На улице она встретила бывшую одноклассницу, в прошлом прехорошенькую девушку Олечку, ныне – безразмерную женщину, чьи рыхлые телеса при каждом ее шаге свободно колыхались под бесформенным балдахином.
– Кого я вижу! – обрадовалась Олечка. – Гражданка Шнобель собственной персоной!
Ада вежливо рассмеялась, но давно забытое школьное прозвище неприятно резануло слух. Они проболтали минут десять, не больше. Олечка взахлеб рассказывала о своей семье – подумать только, у нее четверо детей, и это не предел! Аделина рассеянно слушала, изредка вставляя короткие реплики, в то время как на самом деле ей хотелось втянуть голову в плечи, поднять на лицо шелковый шарфик и сбежать домой, к зеркалу, как она делала в школьные годы, когда кто-нибудь пытался ее высмеять. Почему-то созерцание своего лица Аду успокаивало – в зеркале она видела симпатичную девушку, большеглазую, с густыми черными волосами и великолепной кожей. А нос… ну подумаешь – нос…
Кое-как распрощавшись с Олечкой, она дернула домой, но почему-то на этот раз терапевтический сеанс у зеркала не принес ожидаемых результатов. Вместо замылившей взгляд красивой бабы она увидела всего лишь женщину-у-которой-слишком-большой-Нос.
Может быть, все дело было в том, что эпизоды эти следовали один за другим, без убаюкивающих бдительность временных промежутков? Словно по истечении многих лет на нее разом навалились отодвигаемые в дальний угол комплексы.

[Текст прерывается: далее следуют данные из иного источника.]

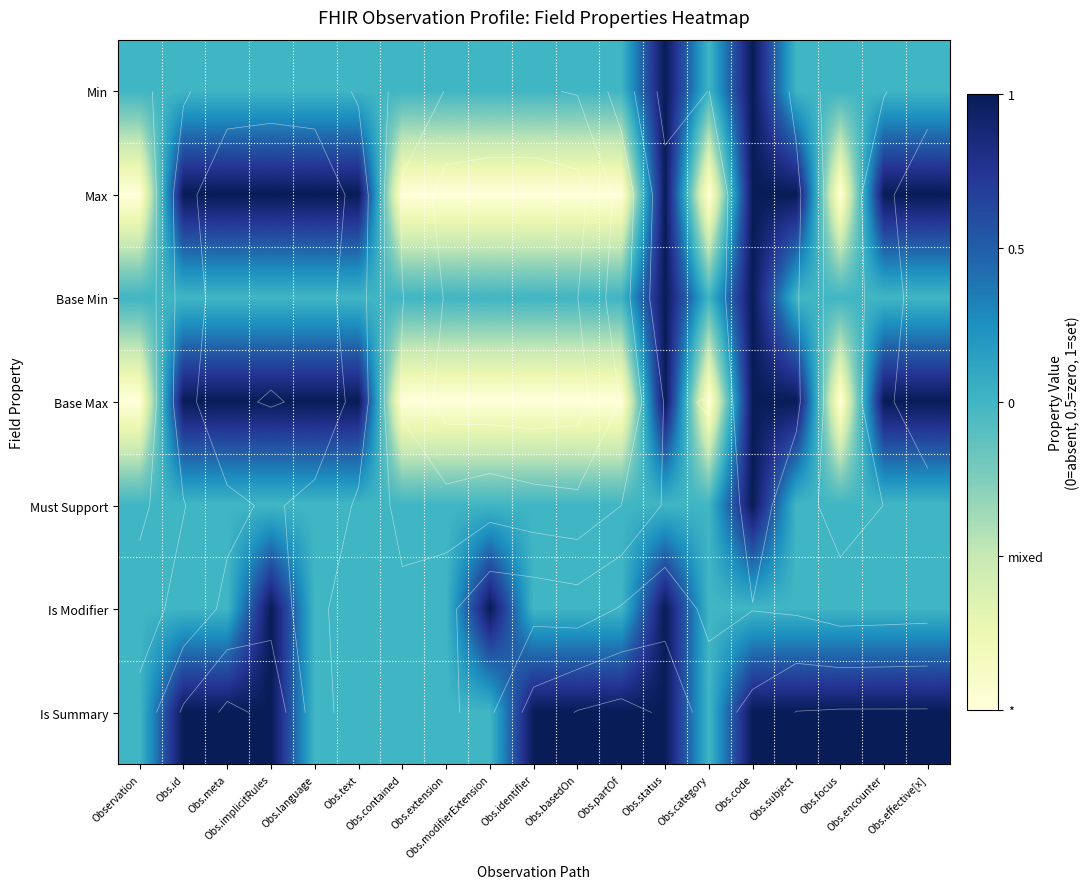

At which category does the chart reach its minimum across all series?

Observation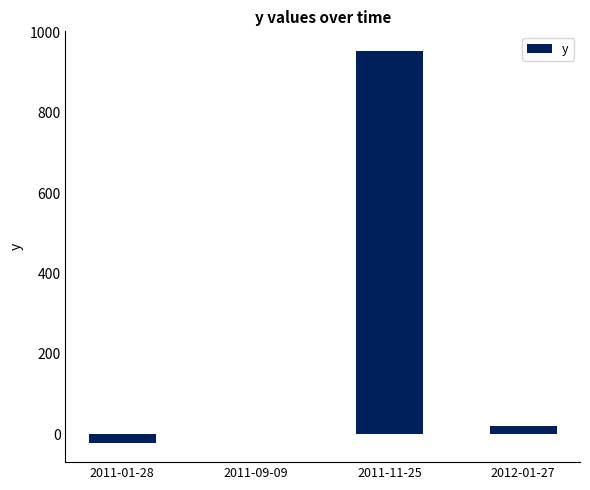

Where is the data nearest to the value 466?

2012-01-27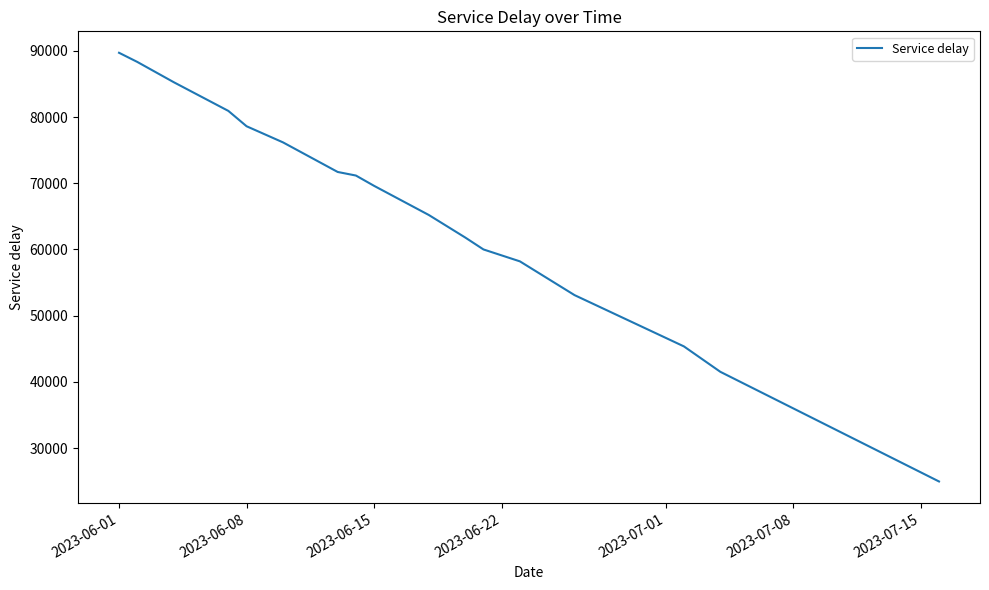

What is the minimum value shown in the chart?

24960.0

Вот тогда-то она крепко задумалась. Ей было уже (всего?) тридцать пять лет. Даже по московским меркам она добилась многого. Карьера, деньги, мужчины. Она могла позволить себе продуманный вальяжный эгоизм без всякого ущерба для светлого будущего – ей не было нужды копить и экономить. Самостоятельная женщина в большом городе – казалось бы, живи и радуйся. Так почему она до сих пор не разделалась с досадной оскоминой, со старой занозой, время от времени начинающей болезненно саднить?